In the film’s opening minutes, we’re introduced to a rabid gallery of business people. One executive (Danny DeVito) arrives at his office and discovers the furniture movers taking his couch away; this is the first sign that he’s become a non-person. He finds a farewell present in his bare office and, upon discovering it is only a Timex, throws himself out a window.
Another exec (Rick Moranis, doing a spinoff of a character he used to do on “SCTV”) goes through a delirious routine of answering all 35 of his ringing phone lines pausing long enough to mutter savagely, “I looove this business”—whereupon he keels over dead.
Another exec (Wallace Shawn) learns he has only eight months to live, and the sharks start gathering at the door; another (Jane Seymour) is sleeping her way to the top—but, as she defensively points out, “I wouldn’t be much of an executive if I slept my way to the bottom.”
The company they work for is INC, run by Eddie Albert, who enjoys stirring up Central American civil wars and is given to saying things such as, “I’m one of the most powerful men in the world, and if I can’t have somebody killed, then what does it mean to be powerful?”

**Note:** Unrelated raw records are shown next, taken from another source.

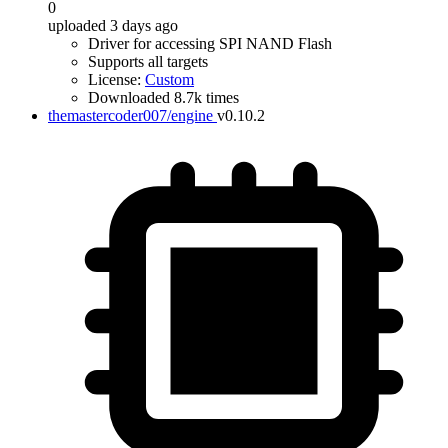
0
uploaded 3 days ago
Driver for accessing SPI NAND Flash
Supports all targets
License:
Custom
Downloaded 8.7k times
themastercoder007/engine
v0.10.2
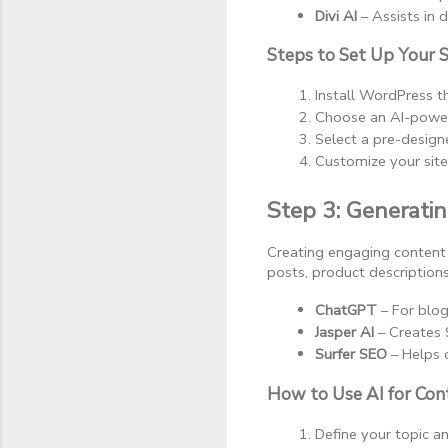
Divi AI
 – Assists in
Steps to Set Up Your S
Install WordPress t
Choose an AI-powere
Select a pre-design
Customize your sit
Step 3: Generati
Creating engaging content 
posts, product descriptio
ChatGPT
 – For blo
Jasper AI
 – Creates 
Surfer SEO
 – Helps 
How to Use AI for Con
Define your topic a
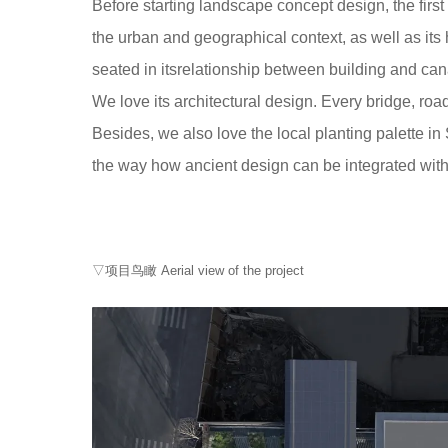
Before starting landscape concept design, the firs
the urban and geographical context, as well as its
seated in itsrelationship between building and can
We love its architectural design. Every bridge, road
Besides, we also love the local planting palette in 
the way how ancient design can be integrated with 
▽项目鸟瞰 Aerial view of the project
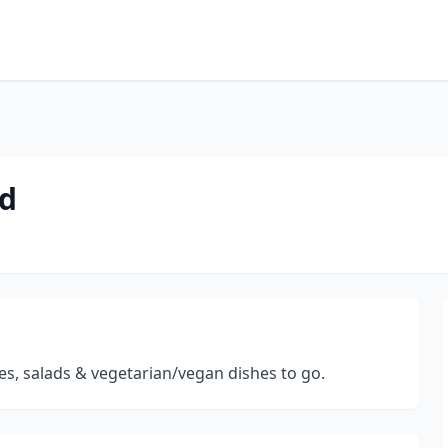
od
ies, salads & vegetarian/vegan dishes to go.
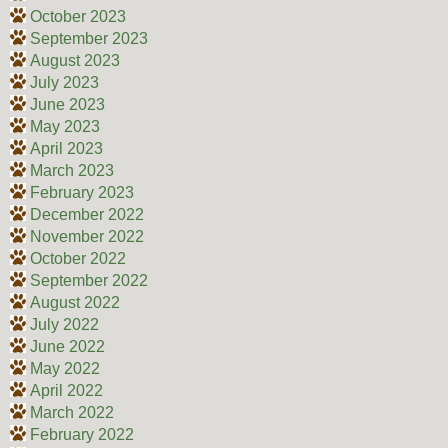
October 2023
September 2023
August 2023
July 2023
June 2023
May 2023
April 2023
March 2023
February 2023
December 2022
November 2022
October 2022
September 2022
August 2022
July 2022
June 2022
May 2022
April 2022
March 2022
February 2022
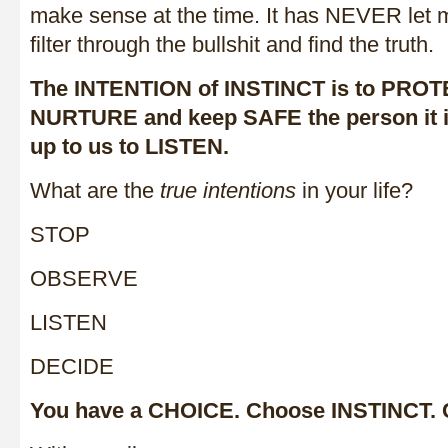
make sense at the time. It has NEVER let me
filter through the bullshit and find the truth.
The INTENTION of INSTINCT is to PROT
NURTURE and keep SAFE the person it is 
up to us to LISTEN.
What are the
true intentions
in your life?
STOP
OBSERVE
LISTEN
DECIDE
You have a CHOICE. Choose INSTINCT.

Into this feeding frenzy is thrown a fresh business-school grad (Judge Reinhold, Eddie Murphy’s sidekick in Beverly Hills Cop), the son of a senator, whose graduation present from his parents is a three-piece suit and a paperback copy of “Winning Through Intimidation.”
As it turns out, Reinhold couldn’t intimidate anybody even if he wanted to—and he doesn’t want to. But he gets a series of promotions anyway, because the people of INC want to use his father’s power.
So far, this satire is funny—and welcome. It’s refreshing to see some good, clean cynicism, especially after the recent surfeit of Sylvester Stallone thumbs-up movies.
But then writer-director Ken Finkleman has to go and get hung up on plot—specifically, a plot about Reinhold falling for a girl trying to save a small town whose livelihood, a steel mill, is about to be closed by INC. This detracts from the fertile madness of the office building, and builds to an entirely conventional conclusion.
Still, Head Office has a few good yuks to offer, and a busload of good supporting performances. Particularly memorable is Michael O’Donoghue, who may be remembered as the twisted “Mr. Mike” from the original “Saturday Night Live.” O’Donoghue, as Albert’s icy No. 2 man, blandly weighs the pros and cons of assassination, cocking his head thoughtfully—it’s a performance that would be quite terrifying in a straight movie.
First published in the Herald, January 9, 1986
Clearly, I wanted this to be better. Finkleman is still working in television, Moranis has sort of quietly left the limelight, and O’Donoghue died in 1994. Was this movie ahead of its time, completely in the wrong decade? I guess so, but it deserves some blame for backing away from its raucous early scenes.